Benchmark Hadoop

When we install hadoop we get few jars to test the installation and for benchmarking. In Cloudera distribution:

/opt/cloudera/parcels/CDH-6.1.1-1.cdh6.1.1.p0.875250/lib/hadoop-mapreduce/hadoop-mapreduce-examples.jar
/opt/cloudera/parcels/CDH-6.1.1-1.cdh6.1.1.p0.875250/jars/hadoop-mapreduce-examples-3.0.0-cdh6.1.1.jar
/opt/cloudera/parcels/CDH/lib/hadoop-mapreduce/hadoop-mapreduce-examples.jar
/opt/cloudera/parcels/CDH/jars/hadoop-mapreduce-examples-3.0.0-cdh6.1.1.jar
/opt/cloudera/parcels/CDH/jars/hadoop-examples.jar


All above jars are same and it is used for installation test like wordcount and benchmark HDFS, MapReduce etc.

You can alternatively search this file like below if you using diffrent CDH version or have installed package version:

[root@host1 ~]# find / -name "*hadoop*example*.jar"
/opt/cloudera/parcels/CDH-6.1.1-1.cdh6.1.1.p0.875250/jars/hadoop-examples.jar
/opt/cloudera/parcels/CDH-6.1.1-1.cdh6.1.1.p0.875250/jars/hadoop-mapreduce-examples-3.0.0-cdh6.1.1.jar
/opt/cloudera/parcels/CDH-6.1.1-1.cdh6.1.1.p0.875250/lib/hadoop-mapreduce/hadoop-mapreduce-examples.jar
/opt/cloudera/parcels/CDH-6.1.1-1.cdh6.1.1.p0.875250/lib/hadoop-mapreduce/hadoop-mapreduce-examples-3.0.0-cdh6.1.1.jar
/opt/cloudera/parcels/CDH-6.1.1-1.cdh6.1.1.p0.875250/lib/hue/apps/oozie/examples/lib/hadoop-examples.jar

This jar provide various test example:

[root@host1 hasnain]# yarn jar /opt/cloudera/parcels/CDH-6.1.1-1.cdh6.1.1.p0.875250/lib/hadoop-mapreduce/hadoop-mapreduce-examples.jar
An example program must be given as the first argument.
Valid program names are:
  aggregatewordcount: An Aggregate based map/reduce program that counts the words in the input files.
  aggregatewordhist: An Aggregate based map/reduce program that computes the histogram of the words in the input files.
  bbp: A map/reduce program that uses Bailey-Borwein-Plouffe to compute exact digits of Pi.
  dbcount: An example job that count the pageview counts from a database.
  distbbp: A map/reduce program that uses a BBP-type formula to compute exact bits of Pi.
  grep: A map/reduce program that counts the matches of a regex in the input.
  join: A job that effects a join over sorted, equally partitioned datasets
  multifilewc: A job that counts words from several files.
  pentomino: A map/reduce tile laying program to find solutions to pentomino problems.
  pi: A map/reduce program that estimates Pi using a quasi-Monte Carlo method.
  randomtextwriter: A map/reduce program that writes 10GB of random textual data per node.
  randomwriter: A map/reduce program that writes 10GB of random data per node.
  secondarysort: An example defining a secondary sort to the reduce.
==============================
#### THE TASKS:
1) In the Hadoop benchmarking page, which example program names have descriptions that mention Pi? List every one.
2) Pick up the Hadoop benchmarking page right after its last line and keep writing.
==============================
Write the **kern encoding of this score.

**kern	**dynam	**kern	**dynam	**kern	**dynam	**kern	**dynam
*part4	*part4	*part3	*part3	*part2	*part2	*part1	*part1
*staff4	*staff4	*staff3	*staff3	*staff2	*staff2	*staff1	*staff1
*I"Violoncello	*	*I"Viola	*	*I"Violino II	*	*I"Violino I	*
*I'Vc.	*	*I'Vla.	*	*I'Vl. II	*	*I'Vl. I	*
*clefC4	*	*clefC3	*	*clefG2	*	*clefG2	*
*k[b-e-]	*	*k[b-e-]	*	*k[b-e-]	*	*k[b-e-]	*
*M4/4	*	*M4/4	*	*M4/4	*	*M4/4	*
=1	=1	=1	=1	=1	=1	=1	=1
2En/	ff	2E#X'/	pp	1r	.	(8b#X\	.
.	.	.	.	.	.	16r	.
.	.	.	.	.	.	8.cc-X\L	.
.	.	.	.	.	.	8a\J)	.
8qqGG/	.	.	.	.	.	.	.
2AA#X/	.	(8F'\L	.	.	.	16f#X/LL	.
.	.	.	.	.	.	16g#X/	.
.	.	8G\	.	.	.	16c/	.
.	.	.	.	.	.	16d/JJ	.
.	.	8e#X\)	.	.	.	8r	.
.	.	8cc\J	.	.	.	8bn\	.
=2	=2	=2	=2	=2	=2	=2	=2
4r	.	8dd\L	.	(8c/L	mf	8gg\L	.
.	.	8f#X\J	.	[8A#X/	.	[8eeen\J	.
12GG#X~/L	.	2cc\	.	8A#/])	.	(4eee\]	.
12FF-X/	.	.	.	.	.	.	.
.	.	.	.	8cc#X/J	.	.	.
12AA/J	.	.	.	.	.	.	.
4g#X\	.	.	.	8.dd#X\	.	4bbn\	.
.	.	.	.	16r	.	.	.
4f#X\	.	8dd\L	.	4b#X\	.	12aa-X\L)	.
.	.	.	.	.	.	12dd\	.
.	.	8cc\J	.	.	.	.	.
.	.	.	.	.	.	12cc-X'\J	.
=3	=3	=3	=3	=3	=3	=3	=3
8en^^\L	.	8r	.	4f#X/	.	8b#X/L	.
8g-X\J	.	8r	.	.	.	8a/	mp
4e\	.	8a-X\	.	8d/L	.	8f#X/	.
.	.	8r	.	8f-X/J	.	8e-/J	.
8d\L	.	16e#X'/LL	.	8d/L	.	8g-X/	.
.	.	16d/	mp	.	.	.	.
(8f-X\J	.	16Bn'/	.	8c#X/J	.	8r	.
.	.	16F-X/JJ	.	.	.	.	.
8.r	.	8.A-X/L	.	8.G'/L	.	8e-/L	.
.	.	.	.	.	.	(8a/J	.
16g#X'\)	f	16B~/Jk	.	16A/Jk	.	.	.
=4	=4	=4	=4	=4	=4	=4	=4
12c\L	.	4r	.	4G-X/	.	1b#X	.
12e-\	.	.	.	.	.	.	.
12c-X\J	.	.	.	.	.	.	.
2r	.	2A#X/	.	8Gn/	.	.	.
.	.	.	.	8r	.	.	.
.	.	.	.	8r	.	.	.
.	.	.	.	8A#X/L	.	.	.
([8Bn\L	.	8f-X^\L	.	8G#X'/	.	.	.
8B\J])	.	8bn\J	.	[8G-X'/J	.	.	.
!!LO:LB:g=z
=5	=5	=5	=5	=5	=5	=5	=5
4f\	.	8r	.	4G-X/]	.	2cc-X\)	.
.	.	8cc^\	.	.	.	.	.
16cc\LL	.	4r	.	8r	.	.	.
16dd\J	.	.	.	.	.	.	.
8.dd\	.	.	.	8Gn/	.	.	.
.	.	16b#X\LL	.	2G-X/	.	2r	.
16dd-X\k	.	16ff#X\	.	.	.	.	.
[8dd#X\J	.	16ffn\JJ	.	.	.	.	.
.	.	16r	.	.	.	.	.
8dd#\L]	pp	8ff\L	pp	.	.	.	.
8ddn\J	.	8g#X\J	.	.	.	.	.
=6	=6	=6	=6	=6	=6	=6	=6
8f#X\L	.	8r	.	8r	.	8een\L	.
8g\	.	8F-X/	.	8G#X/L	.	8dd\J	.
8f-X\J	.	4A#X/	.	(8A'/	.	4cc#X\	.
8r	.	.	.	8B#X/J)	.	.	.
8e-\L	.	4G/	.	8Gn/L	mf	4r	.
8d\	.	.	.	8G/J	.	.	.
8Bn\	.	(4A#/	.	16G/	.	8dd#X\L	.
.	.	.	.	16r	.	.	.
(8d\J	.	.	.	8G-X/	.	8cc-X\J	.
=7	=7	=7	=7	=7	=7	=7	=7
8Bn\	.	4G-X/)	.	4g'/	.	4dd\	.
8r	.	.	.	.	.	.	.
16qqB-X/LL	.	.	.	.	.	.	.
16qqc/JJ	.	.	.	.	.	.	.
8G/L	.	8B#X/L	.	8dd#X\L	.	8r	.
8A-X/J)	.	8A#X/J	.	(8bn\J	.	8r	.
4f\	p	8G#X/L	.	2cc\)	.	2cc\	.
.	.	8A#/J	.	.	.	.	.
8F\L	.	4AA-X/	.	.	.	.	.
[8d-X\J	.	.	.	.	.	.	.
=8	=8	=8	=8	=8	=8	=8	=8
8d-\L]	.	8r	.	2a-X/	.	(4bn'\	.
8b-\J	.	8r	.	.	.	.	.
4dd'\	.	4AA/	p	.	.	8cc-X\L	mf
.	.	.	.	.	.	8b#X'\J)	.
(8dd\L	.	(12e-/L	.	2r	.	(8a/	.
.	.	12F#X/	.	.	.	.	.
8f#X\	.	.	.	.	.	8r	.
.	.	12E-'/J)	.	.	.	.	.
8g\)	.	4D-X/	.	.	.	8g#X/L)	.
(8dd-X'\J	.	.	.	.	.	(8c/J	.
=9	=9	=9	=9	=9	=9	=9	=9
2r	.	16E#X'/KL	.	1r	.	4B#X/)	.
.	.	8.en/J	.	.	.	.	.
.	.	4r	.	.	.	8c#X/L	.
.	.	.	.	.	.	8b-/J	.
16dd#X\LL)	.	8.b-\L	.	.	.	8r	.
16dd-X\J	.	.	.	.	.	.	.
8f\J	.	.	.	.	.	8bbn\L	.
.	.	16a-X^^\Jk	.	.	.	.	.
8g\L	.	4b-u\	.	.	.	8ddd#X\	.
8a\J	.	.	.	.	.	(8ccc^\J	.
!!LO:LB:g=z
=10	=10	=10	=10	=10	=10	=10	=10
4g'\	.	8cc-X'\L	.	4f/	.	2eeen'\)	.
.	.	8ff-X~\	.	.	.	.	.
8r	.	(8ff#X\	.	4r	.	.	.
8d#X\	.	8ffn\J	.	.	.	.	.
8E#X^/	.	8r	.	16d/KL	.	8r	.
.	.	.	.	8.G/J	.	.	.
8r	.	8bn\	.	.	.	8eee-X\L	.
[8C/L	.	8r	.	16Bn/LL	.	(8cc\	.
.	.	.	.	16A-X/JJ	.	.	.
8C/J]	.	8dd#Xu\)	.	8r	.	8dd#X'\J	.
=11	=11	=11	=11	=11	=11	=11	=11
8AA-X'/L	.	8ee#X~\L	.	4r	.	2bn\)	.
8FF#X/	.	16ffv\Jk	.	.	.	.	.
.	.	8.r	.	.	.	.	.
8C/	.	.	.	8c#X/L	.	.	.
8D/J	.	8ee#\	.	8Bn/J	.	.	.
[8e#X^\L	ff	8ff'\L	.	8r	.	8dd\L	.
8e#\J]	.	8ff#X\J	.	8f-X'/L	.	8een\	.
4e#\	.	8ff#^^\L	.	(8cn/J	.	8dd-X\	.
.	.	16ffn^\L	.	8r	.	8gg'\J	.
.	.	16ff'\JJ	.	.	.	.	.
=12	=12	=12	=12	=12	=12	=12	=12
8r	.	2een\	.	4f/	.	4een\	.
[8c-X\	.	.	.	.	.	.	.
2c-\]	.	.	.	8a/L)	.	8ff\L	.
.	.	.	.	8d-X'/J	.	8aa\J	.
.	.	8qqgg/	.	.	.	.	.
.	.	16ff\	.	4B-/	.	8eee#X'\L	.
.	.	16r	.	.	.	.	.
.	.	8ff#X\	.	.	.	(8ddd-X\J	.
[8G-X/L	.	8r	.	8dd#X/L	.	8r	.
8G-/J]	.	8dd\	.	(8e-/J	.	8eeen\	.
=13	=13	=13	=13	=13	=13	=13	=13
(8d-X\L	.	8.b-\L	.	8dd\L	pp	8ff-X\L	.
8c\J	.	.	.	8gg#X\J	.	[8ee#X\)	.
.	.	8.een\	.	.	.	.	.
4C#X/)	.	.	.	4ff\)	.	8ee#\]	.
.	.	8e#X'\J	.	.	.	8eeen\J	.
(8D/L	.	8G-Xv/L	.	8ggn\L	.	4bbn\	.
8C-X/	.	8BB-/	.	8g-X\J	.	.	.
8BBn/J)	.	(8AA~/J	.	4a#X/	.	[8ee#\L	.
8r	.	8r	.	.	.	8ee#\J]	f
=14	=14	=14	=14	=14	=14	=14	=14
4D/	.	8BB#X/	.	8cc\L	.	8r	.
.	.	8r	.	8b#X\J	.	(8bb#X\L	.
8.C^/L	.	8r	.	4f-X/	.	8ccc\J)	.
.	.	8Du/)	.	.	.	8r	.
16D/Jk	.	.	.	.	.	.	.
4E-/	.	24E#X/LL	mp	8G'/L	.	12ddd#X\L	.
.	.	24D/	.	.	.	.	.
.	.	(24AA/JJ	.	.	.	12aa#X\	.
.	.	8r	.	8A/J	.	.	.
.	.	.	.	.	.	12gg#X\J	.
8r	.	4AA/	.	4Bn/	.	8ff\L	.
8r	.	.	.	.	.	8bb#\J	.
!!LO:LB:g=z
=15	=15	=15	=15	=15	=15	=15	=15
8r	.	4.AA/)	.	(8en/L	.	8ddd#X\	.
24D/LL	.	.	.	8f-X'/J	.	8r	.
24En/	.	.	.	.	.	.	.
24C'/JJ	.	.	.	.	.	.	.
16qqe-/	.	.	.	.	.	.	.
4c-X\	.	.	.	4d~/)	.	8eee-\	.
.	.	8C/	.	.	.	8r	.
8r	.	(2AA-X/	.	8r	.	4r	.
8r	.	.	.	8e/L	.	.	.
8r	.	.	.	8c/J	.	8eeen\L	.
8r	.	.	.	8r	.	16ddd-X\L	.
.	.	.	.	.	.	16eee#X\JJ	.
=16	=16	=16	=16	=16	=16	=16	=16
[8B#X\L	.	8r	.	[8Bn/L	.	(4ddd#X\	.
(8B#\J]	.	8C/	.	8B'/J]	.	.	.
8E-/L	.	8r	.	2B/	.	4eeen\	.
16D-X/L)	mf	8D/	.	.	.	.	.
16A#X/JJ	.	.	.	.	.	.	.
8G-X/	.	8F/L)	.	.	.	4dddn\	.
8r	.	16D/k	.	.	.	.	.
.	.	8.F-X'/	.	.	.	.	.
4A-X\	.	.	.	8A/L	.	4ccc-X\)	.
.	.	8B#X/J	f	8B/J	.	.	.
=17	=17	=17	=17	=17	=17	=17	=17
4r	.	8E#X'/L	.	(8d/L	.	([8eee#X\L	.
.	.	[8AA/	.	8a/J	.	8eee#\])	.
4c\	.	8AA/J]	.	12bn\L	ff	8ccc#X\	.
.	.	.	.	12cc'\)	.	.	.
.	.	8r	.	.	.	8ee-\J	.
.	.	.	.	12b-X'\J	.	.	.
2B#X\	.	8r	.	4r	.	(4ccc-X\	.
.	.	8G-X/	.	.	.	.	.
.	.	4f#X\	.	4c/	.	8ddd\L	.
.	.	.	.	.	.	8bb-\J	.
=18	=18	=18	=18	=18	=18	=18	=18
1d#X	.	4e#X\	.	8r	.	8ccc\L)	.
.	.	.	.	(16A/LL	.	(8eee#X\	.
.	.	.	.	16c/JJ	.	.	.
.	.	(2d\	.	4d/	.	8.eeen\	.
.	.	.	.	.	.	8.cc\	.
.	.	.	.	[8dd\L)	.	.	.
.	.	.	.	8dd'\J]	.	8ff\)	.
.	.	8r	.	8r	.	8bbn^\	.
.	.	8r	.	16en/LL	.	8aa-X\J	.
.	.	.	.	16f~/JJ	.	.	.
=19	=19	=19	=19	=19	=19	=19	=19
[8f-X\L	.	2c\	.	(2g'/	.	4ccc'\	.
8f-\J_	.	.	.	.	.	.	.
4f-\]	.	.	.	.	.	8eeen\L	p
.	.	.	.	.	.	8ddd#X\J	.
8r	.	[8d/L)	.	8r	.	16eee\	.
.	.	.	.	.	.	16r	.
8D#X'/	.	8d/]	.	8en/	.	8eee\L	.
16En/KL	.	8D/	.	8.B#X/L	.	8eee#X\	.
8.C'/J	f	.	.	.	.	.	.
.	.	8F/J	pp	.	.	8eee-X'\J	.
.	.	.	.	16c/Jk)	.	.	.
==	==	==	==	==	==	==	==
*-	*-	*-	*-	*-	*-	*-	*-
==============================
#### RESULTS BY TASK:
1) bbp, distbbp, pi

2)
  sort: A map/reduce program that sorts the data written by the random writer.
  sudoku: A sudoku solver.
  teragen: Generate data for the terasort
  terasort: Run the terasort
  teravalidate: Checking results of terasort
  wordcount: A map/reduce program that counts the words in the input files.
  wordmean: A map/reduce program that counts the average length of the words in the input files.
  wordmedian: A map/reduce program that counts the median length of the words in the input files.
  wordstandarddeviation: A map/reduce program that counts the standard deviation of the length of the words in the input files.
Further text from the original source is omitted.